Right now, they’re facing an impossible task which they are completely unprepared and unequipped for. In 2016, due to mounting concern that a pandemic would be the greatest threat likely to face the UK, the Government staged a nationwide pandemic preparedness drill codenamed Exercise Cygnus based on a fictional outbreak of ‘swan flu’.

The conclusions gathered from that exercise have never been released publicly, but local authorities who took part in the drill have noted that PPE supplies were an area of concern. It’s also worth mentioning that according to DHSC accounts, the value of the UK’s emergency stockpile (consisting of PPE, including respirator masks, gloves and aprons) had fallen by more than £200m between 2016 – 2019.

And now we’re witnessing the heart-breaking ramifications of those decisions.

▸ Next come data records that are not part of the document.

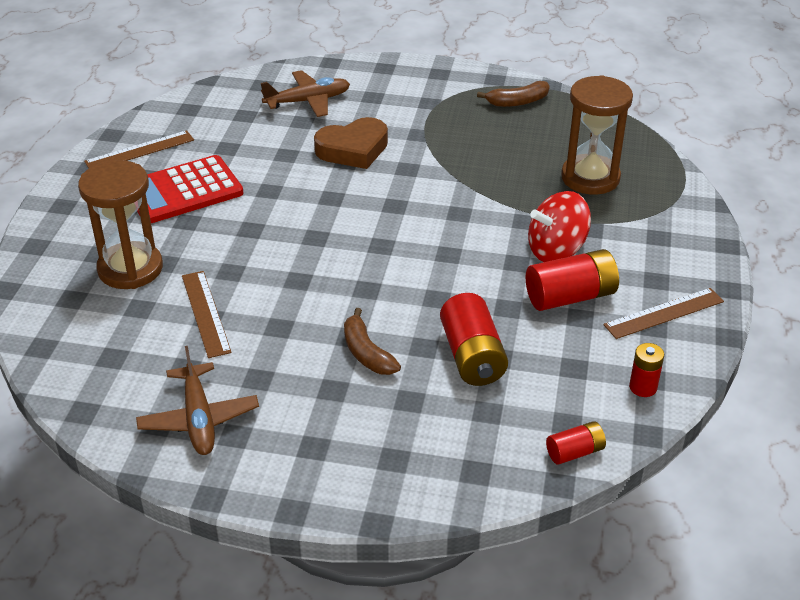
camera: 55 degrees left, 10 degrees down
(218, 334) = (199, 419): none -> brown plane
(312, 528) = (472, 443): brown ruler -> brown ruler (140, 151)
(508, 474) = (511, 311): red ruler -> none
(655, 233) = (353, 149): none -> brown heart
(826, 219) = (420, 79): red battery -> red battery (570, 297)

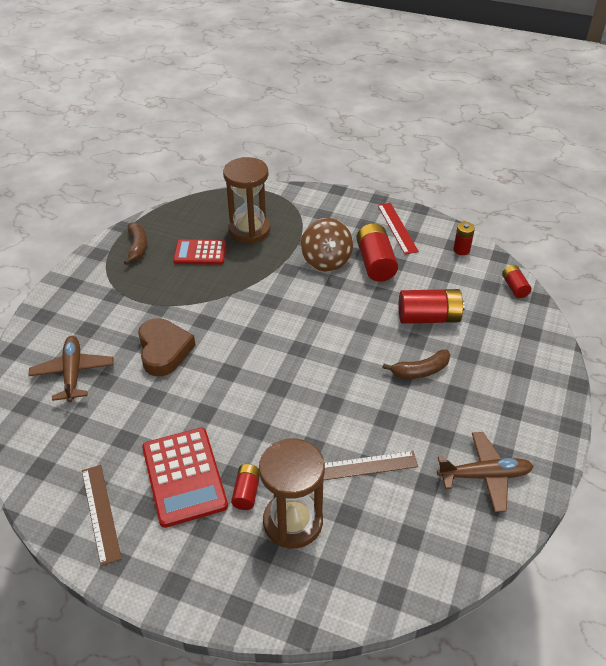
camera: 80 degrees left, 5 degrees up
(166, 233) = (246, 492): none -> red battery
(526, 147) = (200, 253): none -> red calculator
(556, 250) = (326, 260): red spinning top -> brown spinning top
(664, 313) = (397, 228): brown ruler -> red ruler

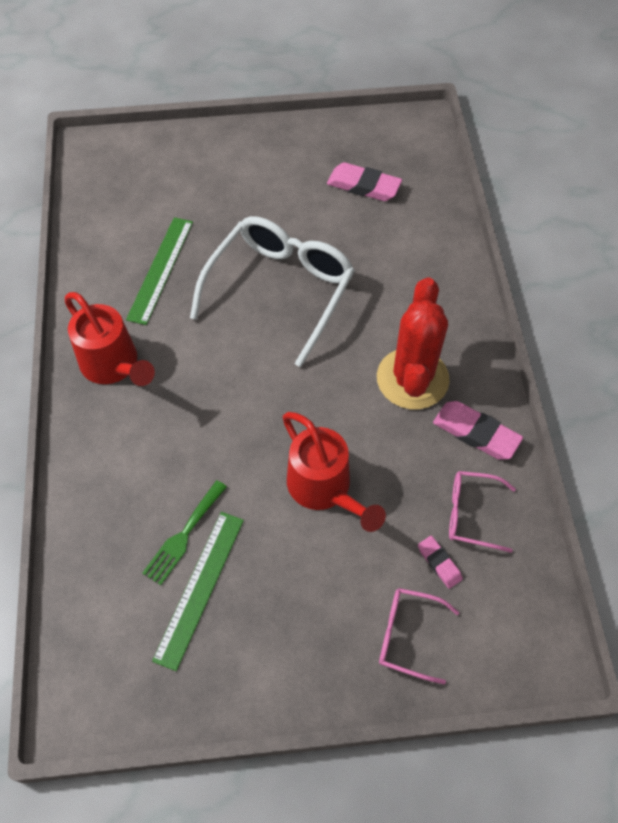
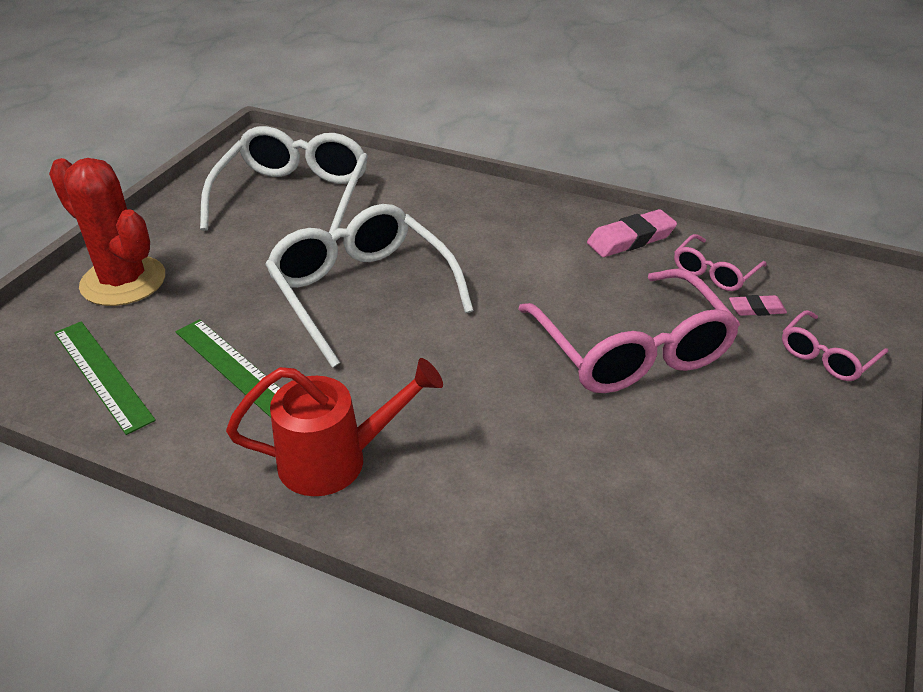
camera: 60 degrees left, 20 degrees down
(183, 536) = (625, 480): green fork -> none
(199, 588) = (703, 491): green ruler -> green ruler (102, 375)
(324, 489) = (631, 350): red watering can -> pink glasses
(363, 186) = (294, 197): pink eraser -> white glasses
(412, 379) = (544, 251): red cactus -> red cactus (123, 281)

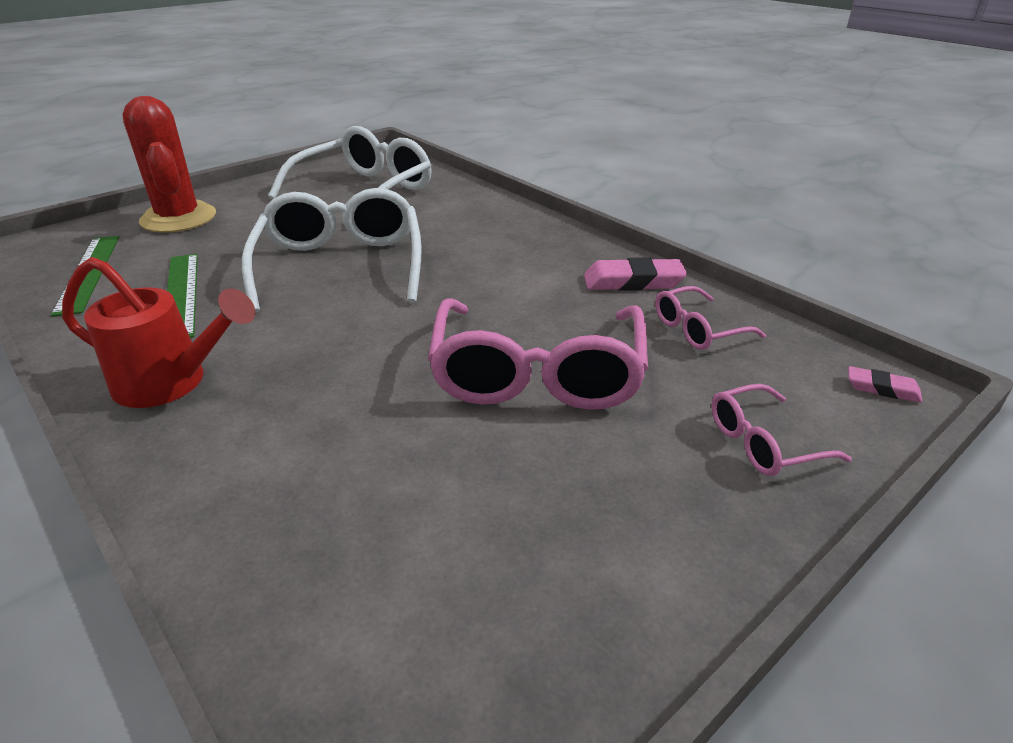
camera: 25 degrees right, 5 degrees down
(756, 309) = (716, 374): pink eraser -> pink eraser (882, 389)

It’s tragic that the true value of the NHS, if there was any doubt, only comes to the fore at the hour of our need, but it’s nothing new for the workers on the frontline. They have always been here, doing the extraordinary every day, and whilst the loss of life within the NHS is painful to bear we must try to keep in mind that the loss of life without the NHS would be unfathomable.

More needs to be done to ensure that the actions and gratitude displayed within the community marry up with the actions and decisions made in Whitehall; because when this fight is won, it will be hard-won by the brave and steadfast people of the NHS, and we will look to them when it’s time to nurse this nation and the community back to health.

I hope by then, that they will have earned much more than a standing ovation.